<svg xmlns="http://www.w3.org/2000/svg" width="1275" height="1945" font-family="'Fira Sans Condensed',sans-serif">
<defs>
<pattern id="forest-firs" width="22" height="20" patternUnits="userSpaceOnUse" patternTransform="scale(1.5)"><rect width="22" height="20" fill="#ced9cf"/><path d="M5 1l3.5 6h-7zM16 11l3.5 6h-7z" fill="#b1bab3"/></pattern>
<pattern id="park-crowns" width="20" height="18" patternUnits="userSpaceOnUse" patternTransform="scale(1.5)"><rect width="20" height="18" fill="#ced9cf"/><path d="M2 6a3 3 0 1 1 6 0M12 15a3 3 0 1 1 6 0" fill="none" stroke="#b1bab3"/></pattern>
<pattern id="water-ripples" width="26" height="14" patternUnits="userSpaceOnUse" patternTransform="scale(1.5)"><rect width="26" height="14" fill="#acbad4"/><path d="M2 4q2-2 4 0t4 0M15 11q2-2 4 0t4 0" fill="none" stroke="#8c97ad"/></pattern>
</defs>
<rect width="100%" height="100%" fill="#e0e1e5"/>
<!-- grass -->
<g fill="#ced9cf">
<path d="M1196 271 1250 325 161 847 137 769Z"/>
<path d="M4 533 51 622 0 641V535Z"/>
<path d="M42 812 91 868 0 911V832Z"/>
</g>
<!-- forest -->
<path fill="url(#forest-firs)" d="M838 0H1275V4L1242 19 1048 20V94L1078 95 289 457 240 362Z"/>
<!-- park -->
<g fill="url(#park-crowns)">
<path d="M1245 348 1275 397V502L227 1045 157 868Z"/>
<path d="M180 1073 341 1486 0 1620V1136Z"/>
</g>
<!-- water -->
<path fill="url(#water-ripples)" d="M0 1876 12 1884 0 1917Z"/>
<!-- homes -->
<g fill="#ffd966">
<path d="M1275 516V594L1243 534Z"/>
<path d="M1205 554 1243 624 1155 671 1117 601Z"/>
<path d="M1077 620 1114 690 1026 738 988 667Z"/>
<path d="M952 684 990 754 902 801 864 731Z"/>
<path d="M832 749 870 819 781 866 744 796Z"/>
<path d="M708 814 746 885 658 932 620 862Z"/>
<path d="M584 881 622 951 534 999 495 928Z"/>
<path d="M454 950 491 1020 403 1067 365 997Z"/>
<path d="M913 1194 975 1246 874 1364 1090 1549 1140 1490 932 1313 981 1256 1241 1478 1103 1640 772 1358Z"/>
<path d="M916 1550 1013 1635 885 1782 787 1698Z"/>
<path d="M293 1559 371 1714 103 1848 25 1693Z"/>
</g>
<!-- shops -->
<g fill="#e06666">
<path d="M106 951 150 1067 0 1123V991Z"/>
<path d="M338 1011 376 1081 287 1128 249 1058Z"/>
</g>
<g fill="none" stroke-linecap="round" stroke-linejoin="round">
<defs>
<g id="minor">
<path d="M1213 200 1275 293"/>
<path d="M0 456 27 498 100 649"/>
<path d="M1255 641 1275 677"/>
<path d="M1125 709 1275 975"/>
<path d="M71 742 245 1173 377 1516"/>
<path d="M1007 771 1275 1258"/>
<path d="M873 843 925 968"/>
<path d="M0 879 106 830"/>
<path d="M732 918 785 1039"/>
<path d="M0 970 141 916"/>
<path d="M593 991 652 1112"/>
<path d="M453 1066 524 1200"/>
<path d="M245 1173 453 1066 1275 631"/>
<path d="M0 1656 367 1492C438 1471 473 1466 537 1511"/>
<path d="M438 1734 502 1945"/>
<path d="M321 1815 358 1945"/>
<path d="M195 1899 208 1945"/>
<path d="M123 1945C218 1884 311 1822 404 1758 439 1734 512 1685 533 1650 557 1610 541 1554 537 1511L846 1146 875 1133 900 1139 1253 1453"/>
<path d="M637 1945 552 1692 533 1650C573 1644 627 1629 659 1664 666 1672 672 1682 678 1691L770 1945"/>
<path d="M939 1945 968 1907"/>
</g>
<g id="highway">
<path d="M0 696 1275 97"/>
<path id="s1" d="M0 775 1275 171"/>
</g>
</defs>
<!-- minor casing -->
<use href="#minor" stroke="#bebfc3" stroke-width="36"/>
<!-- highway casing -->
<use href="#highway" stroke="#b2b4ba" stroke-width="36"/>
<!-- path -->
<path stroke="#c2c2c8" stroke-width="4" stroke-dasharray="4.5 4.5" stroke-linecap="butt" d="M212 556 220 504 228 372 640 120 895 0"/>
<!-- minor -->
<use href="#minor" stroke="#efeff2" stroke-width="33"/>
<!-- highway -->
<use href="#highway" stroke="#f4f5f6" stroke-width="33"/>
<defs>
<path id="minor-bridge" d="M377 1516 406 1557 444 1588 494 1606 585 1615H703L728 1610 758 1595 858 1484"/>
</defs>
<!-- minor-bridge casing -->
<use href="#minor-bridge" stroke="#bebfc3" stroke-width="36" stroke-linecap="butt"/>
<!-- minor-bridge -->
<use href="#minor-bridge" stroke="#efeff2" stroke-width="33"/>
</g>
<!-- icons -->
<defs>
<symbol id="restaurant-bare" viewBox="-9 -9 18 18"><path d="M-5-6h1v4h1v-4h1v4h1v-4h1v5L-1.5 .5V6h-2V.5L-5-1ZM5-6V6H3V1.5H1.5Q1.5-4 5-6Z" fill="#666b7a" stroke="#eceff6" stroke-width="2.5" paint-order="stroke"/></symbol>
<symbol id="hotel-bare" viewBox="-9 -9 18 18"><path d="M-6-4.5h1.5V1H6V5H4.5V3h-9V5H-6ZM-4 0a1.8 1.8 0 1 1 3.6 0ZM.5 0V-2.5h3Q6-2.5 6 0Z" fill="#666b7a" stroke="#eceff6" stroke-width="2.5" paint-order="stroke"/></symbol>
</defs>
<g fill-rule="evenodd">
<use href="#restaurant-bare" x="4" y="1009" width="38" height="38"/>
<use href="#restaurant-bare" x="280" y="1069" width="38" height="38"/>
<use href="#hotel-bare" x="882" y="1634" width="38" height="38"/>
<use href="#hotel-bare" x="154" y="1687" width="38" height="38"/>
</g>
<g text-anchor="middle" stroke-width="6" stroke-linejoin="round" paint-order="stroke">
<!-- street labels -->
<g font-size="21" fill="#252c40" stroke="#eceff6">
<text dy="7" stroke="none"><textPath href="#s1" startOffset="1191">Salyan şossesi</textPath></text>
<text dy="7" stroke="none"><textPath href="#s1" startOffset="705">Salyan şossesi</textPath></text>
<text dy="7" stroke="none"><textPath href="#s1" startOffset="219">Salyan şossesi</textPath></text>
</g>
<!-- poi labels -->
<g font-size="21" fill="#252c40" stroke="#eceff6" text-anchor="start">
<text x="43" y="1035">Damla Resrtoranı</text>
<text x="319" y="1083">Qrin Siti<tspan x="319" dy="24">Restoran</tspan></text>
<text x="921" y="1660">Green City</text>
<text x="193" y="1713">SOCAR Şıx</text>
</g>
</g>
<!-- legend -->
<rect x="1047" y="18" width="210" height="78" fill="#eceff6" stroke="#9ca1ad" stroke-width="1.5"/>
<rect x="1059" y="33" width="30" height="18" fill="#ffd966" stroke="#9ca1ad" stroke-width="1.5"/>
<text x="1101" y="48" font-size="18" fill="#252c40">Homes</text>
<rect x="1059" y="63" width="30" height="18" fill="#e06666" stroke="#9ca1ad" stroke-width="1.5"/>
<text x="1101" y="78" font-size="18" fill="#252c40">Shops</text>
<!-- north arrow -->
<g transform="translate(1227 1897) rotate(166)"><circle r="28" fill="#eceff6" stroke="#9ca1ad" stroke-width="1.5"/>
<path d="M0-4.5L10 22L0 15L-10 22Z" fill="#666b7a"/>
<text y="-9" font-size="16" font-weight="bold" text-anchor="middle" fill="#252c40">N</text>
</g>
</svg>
+===+
Exercise brief - Find and copy each line above holding "round".

Solution -
<g fill="none" stroke-linecap="round" stroke-linejoin="round">
<g text-anchor="middle" stroke-width="6" stroke-linejoin="round" paint-order="stroke">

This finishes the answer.